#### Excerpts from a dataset
━━━━

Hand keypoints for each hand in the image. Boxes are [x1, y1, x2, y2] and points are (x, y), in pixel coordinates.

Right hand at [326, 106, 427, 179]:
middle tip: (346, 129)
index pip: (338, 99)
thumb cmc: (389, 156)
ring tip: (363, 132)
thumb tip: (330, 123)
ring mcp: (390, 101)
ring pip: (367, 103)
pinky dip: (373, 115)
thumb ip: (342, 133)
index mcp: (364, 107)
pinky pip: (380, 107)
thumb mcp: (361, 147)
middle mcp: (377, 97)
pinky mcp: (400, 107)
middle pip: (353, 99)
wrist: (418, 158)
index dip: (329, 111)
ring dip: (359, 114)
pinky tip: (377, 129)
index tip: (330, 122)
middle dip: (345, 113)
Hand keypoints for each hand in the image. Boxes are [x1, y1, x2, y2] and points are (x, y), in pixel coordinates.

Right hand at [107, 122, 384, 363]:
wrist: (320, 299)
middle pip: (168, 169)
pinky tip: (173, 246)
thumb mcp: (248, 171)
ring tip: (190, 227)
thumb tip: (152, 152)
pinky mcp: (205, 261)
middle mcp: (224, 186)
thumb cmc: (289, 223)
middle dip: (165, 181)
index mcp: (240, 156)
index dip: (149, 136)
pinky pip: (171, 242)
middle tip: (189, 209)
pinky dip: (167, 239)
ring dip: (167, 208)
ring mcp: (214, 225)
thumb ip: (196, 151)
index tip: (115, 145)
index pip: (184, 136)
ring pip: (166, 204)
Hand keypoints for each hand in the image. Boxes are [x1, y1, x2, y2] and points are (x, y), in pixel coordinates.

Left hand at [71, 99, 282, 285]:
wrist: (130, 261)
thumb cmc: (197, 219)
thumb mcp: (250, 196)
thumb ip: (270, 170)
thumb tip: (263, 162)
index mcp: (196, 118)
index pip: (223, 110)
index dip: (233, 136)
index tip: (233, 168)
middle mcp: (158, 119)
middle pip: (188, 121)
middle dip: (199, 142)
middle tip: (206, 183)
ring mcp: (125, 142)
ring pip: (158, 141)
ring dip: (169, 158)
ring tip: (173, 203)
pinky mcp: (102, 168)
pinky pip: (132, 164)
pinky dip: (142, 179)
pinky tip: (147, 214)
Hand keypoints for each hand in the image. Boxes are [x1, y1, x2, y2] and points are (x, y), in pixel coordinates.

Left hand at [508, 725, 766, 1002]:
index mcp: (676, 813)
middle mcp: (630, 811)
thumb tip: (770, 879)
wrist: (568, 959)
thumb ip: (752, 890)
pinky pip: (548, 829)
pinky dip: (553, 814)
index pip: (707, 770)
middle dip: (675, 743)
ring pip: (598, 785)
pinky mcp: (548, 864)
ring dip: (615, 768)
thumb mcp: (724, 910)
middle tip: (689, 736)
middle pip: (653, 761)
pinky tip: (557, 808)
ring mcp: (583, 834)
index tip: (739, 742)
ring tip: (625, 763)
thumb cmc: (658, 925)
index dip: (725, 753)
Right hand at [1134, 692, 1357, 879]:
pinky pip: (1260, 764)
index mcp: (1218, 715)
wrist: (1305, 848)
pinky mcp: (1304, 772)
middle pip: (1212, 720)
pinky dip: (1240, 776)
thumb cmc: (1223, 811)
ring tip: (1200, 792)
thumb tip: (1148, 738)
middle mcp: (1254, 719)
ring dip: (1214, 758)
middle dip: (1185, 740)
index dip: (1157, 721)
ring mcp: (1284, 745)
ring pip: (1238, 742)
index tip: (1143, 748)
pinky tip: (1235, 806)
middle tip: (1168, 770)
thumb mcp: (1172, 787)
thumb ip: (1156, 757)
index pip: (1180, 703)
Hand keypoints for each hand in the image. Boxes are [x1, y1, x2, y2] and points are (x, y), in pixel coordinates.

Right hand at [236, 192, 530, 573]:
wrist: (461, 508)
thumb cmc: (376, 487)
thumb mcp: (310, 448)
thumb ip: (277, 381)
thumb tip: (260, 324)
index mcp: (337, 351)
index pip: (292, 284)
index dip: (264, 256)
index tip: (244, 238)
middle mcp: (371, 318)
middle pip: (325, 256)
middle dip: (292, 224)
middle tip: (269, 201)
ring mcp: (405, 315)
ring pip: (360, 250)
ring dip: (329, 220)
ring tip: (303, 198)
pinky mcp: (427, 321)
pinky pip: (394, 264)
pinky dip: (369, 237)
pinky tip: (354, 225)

━━━━

#### Problem description
Taking the line with "pinky pip: (548, 829)" as the first, copy every line through the end of the entries above exactly, with no others.

#### Exercise solution
pinky pip: (548, 829)
pinky dip: (553, 814)
index pip: (707, 770)
middle dip: (675, 743)
ring pip: (598, 785)
pinky mcp: (548, 864)
ring dip: (615, 768)
thumb mcp: (724, 910)
middle tip: (689, 736)
middle pip: (653, 761)
pinky tip: (557, 808)
ring mcp: (583, 834)
index tip: (739, 742)
ring tip: (625, 763)
thumb cmc: (658, 925)
index dip: (725, 753)
Right hand at [1134, 692, 1357, 879]:
pinky pip: (1260, 764)
index mcp: (1218, 715)
wrist: (1305, 848)
pinky mcp: (1304, 772)
middle pip: (1212, 720)
pinky dip: (1240, 776)
thumb cmc: (1223, 811)
ring tip: (1200, 792)
thumb tip: (1148, 738)
middle mcp: (1254, 719)
ring dip: (1214, 758)
middle dip: (1185, 740)
index dip: (1157, 721)
ring mcp: (1284, 745)
ring pip: (1238, 742)
index tip: (1143, 748)
pinky tip: (1235, 806)
middle tip: (1168, 770)
thumb mcp: (1172, 787)
thumb ip: (1156, 757)
index pip: (1180, 703)
Hand keypoints for each hand in the image. Boxes are [x1, y1, x2, y2] and points are (x, y), in pixel coordinates.

Right hand at [236, 192, 530, 573]:
wrist: (461, 508)
thumb cmc: (376, 487)
thumb mcp: (310, 448)
thumb ip: (277, 381)
thumb tip: (260, 324)
index mcp: (337, 351)
index pip: (292, 284)
index dip: (264, 256)
index tip: (244, 238)
middle mcp: (371, 318)
middle pip: (325, 256)
middle dip: (292, 224)
middle tip: (269, 201)
ring mcp: (405, 315)
ring pip: (360, 250)
ring dip: (329, 220)
ring tip: (303, 198)
pinky mcp: (427, 321)
pinky pip: (394, 264)
pinky dip: (369, 237)
pinky tip: (354, 225)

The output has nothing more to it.